01

19 6 6
                                    

Langit sudah cerah dan para siswa sudah mulai berdatangan meramaikan kelas. Suasana pagi hari di hari Senin sama seperti minggu-minggu lalu.

"Hei! Bangun! BANGUN!"
Sekretaris kelas membangunkan keduanya dengan suara nyaring yang sungguh-sungguh merdu.
Gadis dengan penampilan kelewat rapi itu bahkan sampai memukul-mukul meja untuk membuat keributan agar gadis pemalas yang sedang tidur dihadapannya ini segera bangun.

"Jangan teriak kenapa sih?" Brigita-sigadis pemalas yang sedang tertidur bergumam dan bergerak tidak nyaman dalam posisi tidurnya.

"Heh! Bangun! Ini sekolah, jangan tidur mulu! Yang lain lagi pada kebersihan, hebat sekali anda bisa tidur nyenyak begini!" Adinda-sisekretaris kembali memukul-mukul meja untuk membangunkan gadis itu.

Brigita menghela napasnya. Dengan malas, dia menegakkan punggungnya. Dia menatap Adinda dengan penuh kekesalan.
"Iya tahu. Nggak perlu teriak-teriak juga. Emang lo pikir suara lo merdu apa?"

Mendadak kelas hening seketika ketika mendengar penuturan Brigita. Suara Adinda adalah hal paling terlarang dalam kelas mereka untuk disinggung atau dikomentari. Semua orang yang ada di kelas mematung menatap Brigita.

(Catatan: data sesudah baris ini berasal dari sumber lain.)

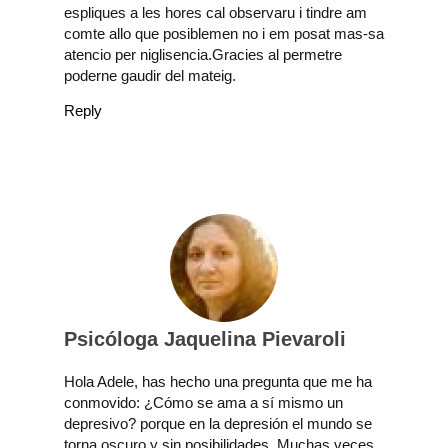
espliques a les hores cal observaru i tindre am
comte allo que posiblemen no i em posat mas-sa
atencio per niglisencia.Gracies al permetre
poderne gaudir del mateig.
Reply
Psicóloga Jaquelina Pievaroli
Hola Adele, has hecho una pregunta que me ha
conmovido: ¿Cómo se ama a sí mismo un
depresivo? porque en la depresión el mundo se
torna oscuro y sin posibilidades. Muchas veces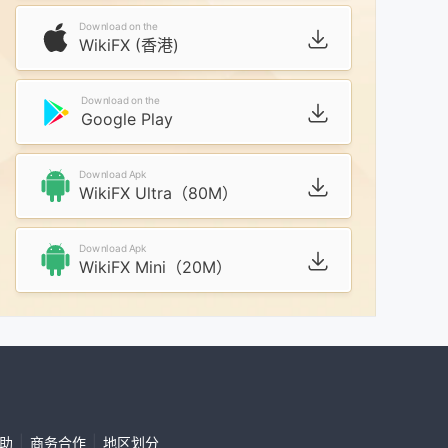
Download on the
WikiFX (香港)
Download on the
Google Play
Download Apk
WikiFX Ultra（80M）
Download Apk
WikiFX Mini（20M）
|
|
帮助
商务合作
地区划分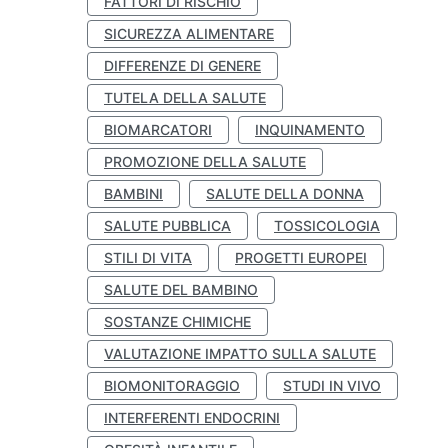
FATTORI DI RISCHIO
SICUREZZA ALIMENTARE
DIFFERENZE DI GENERE
TUTELA DELLA SALUTE
BIOMARCATORI
INQUINAMENTO
PROMOZIONE DELLA SALUTE
BAMBINI
SALUTE DELLA DONNA
SALUTE PUBBLICA
TOSSICOLOGIA
STILI DI VITA
PROGETTI EUROPEI
SALUTE DEL BAMBINO
SOSTANZE CHIMICHE
VALUTAZIONE IMPATTO SULLA SALUTE
BIOMONITORAGGIO
STUDI IN VIVO
INTERFERENTI ENDOCRINI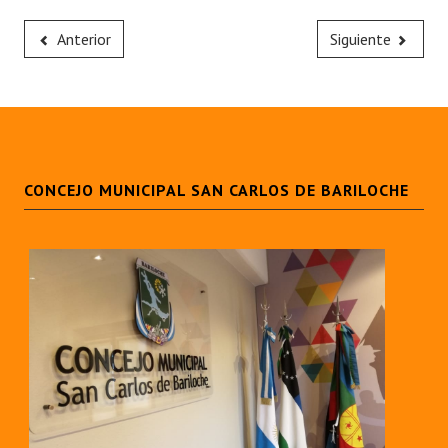
Anterior
Siguiente
CONCEJO MUNICIPAL SAN CARLOS DE BARILOCHE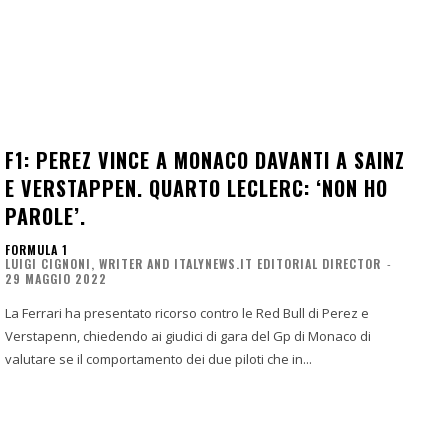
F1: PEREZ VINCE A MONACO DAVANTI A SAINZ
E VERSTAPPEN. QUARTO LECLERC: ‘NON HO
PAROLE’.
FORMULA 1
LUIGI CIGNONI, WRITER AND ITALYNEWS.IT EDITORIAL DIRECTOR
-
29 MAGGIO 2022
La Ferrari ha presentato ricorso contro le Red Bull di Perez e
Verstapenn, chiedendo ai giudici di gara del Gp di Monaco di
valutare se il comportamento dei due piloti che in...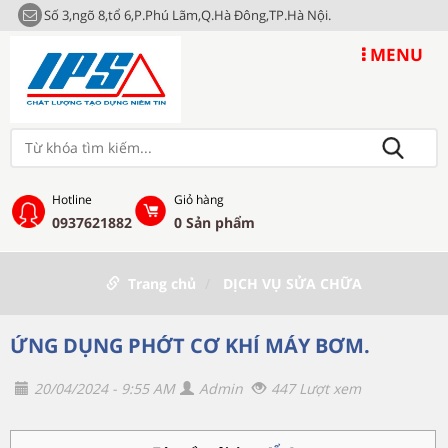
Số 3,ngõ 8,tổ 6,P.Phú Lãm,Q.Hà Đông,TP.Hà Nội.
MENU
Hotline
Giỏ hàng
0937621882
0
Sản phẩm
Trang chủ
DỊCH VỤ SỬA CHỮA
ỨNG DỤNG PHỚT CƠ KHÍ MÁY BƠM.
20/04/2024 - 9:55 AM
Admin
447 Lượt xem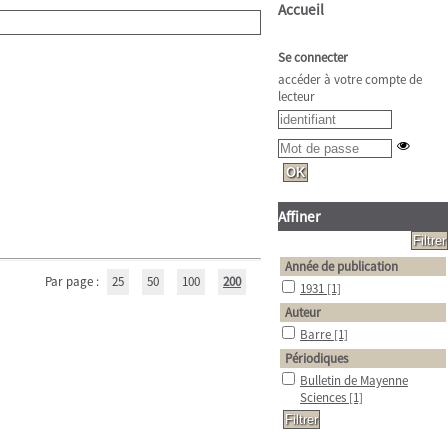
Accueil
Se connecter
accéder à votre compte de
lecteur
Affiner
Année de publication
Par page :
25
50
100
200
1931
[1]
Auteur
Barre
[1]
Périodiques
Bulletin de Mayenne
Sciences
[1]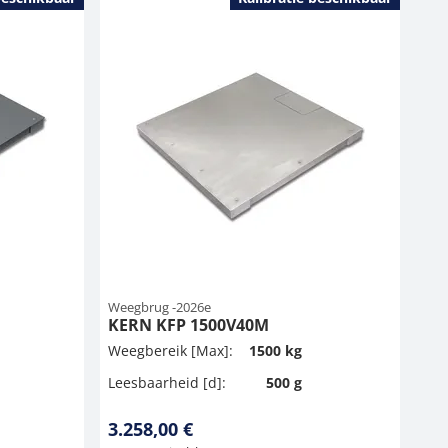
Weegbrug -2026e
KERN KFP 1500V40M
Weegbereik [Max]:
1500 kg
Leesbaarheid [d]:
500 g
3.258,00 €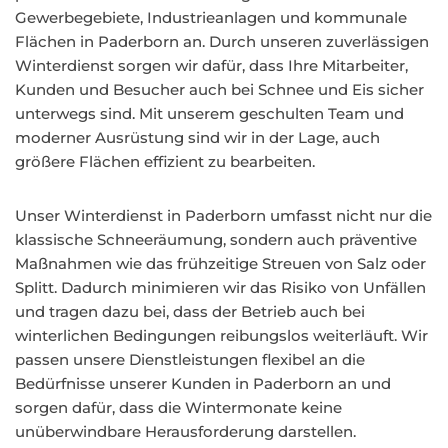
Gewerbegebiete, Industrieanlagen und kommunale
Flächen in Paderborn an. Durch unseren zuverlässigen
Winterdienst sorgen wir dafür, dass Ihre Mitarbeiter,
Kunden und Besucher auch bei Schnee und Eis sicher
unterwegs sind. Mit unserem geschulten Team und
moderner Ausrüstung sind wir in der Lage, auch
größere Flächen effizient zu bearbeiten.
Unser Winterdienst in Paderborn umfasst nicht nur die
klassische Schneeräumung, sondern auch präventive
Maßnahmen wie das frühzeitige Streuen von Salz oder
Splitt. Dadurch minimieren wir das Risiko von Unfällen
und tragen dazu bei, dass der Betrieb auch bei
winterlichen Bedingungen reibungslos weiterläuft. Wir
passen unsere Dienstleistungen flexibel an die
Bedürfnisse unserer Kunden in Paderborn an und
sorgen dafür, dass die Wintermonate keine
unüberwindbare Herausforderung darstellen.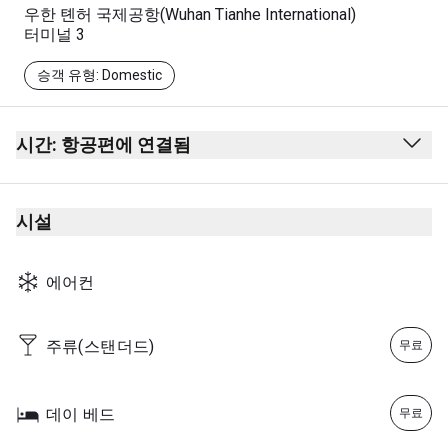
우한 톈허 국제공항(Wuhan Tianhe International)
터미널 3
승객 유형: Domestic
시간: 항공편에 연결됨
05:50 - 마지막 중국동방항공 항공편
시설
에어컨
주류(스탠더드)
무료
데이 베드
무료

"Hehehe, si Brigita lagi bercanda saja, kok. Ayo temani gue ke ruang guru sebentar." Ririn-wakil sekretaris segera menarik tangan Adinda. Dia tidak ingin ada pertengkaran atau teriakan dahsyat di pagi awal minggu mereka ini.

"Gue tandai lo, ya?" Adinda menatap Brigita dengan tatapan penuh amarahnya sebelum berbalik badan dan mengikuti langkah Ririn.

Setelah Adinda dan Ririn keluar dari ruang kelas, Brigita menggidikkan bahunya tak acuh. Dia tidak peduli dengan amarah Adinda dan malas memikirkan apa dampak dari amarah gadis itu. Adinda memang dikenal dengan amarahnya dan sifat tempramennya. Walau begitu dia merupakan salah satu siswi paling disiplin seangkatan mereka. Yah, tipe-tipe orang kesayangan guru.

"Jangan tidur lagi! Sini bantu bersih-bersih!"
Brigita memang siswi hebat. Semua pengurus kelas mereka turun tangan menyuruh dia kebersihan. Sampai ketua kelas mereka sendiri pun turun tangan.
Padahal dia bukan orang yang hebat dalam kebersihan.

"Rio! Gue mau tanya. Fungsi sekolah itu apa sih?" Brigita bertanya dengan malasnya.

"Yah untuk belajar. Untuk apa lagi?" Rio-siketua kelas meletakkan penghapus papan tulis di tempatnya.

"Nah, pinter anak mama. Jadi kenapa kita perlu repot-repot ke sekolah? 'Kan kita ke sekolah untuk belajar. Jangan begolah mau disuruh kebersihan." Brigita bangkit dari duduknya. Dia harus sesegera mungkin lari dari kelas itu, karena sepertinya dia tidak akan bertahan lama karena sudah melihat Raphael memperhatikan dirinya dan pada akhirnya harus ikut kebersihan.

"Oh, iya. Kenapa gue bego selama ini?" Rio terlihat berpikir. Sepertinya selama ini dia merasa sudah dibodoh-bodohi.

Brigita tertawa dengan terpaksa.
"Iya. Makanya jangan mau dibodoh-bodohi." Brigita mulai berjalan keluar dari kelas.

"Anak anjing! Contoh-contoh anak anjing!" Si wakil ketua harus turun tangan menyadarkan ketua mereka yang sepertinya mulai kemakan kata-kata busuk Brigita.

"Emang iya kita ke sekolah untuk belajar. Guru juga ke sekolah untuk mengajar. Jadi siapa yang mau bersihin sekolah kalo begitu, bego!" Raphael-si wakil ketua menggetok kepala Rio agar segera sadar.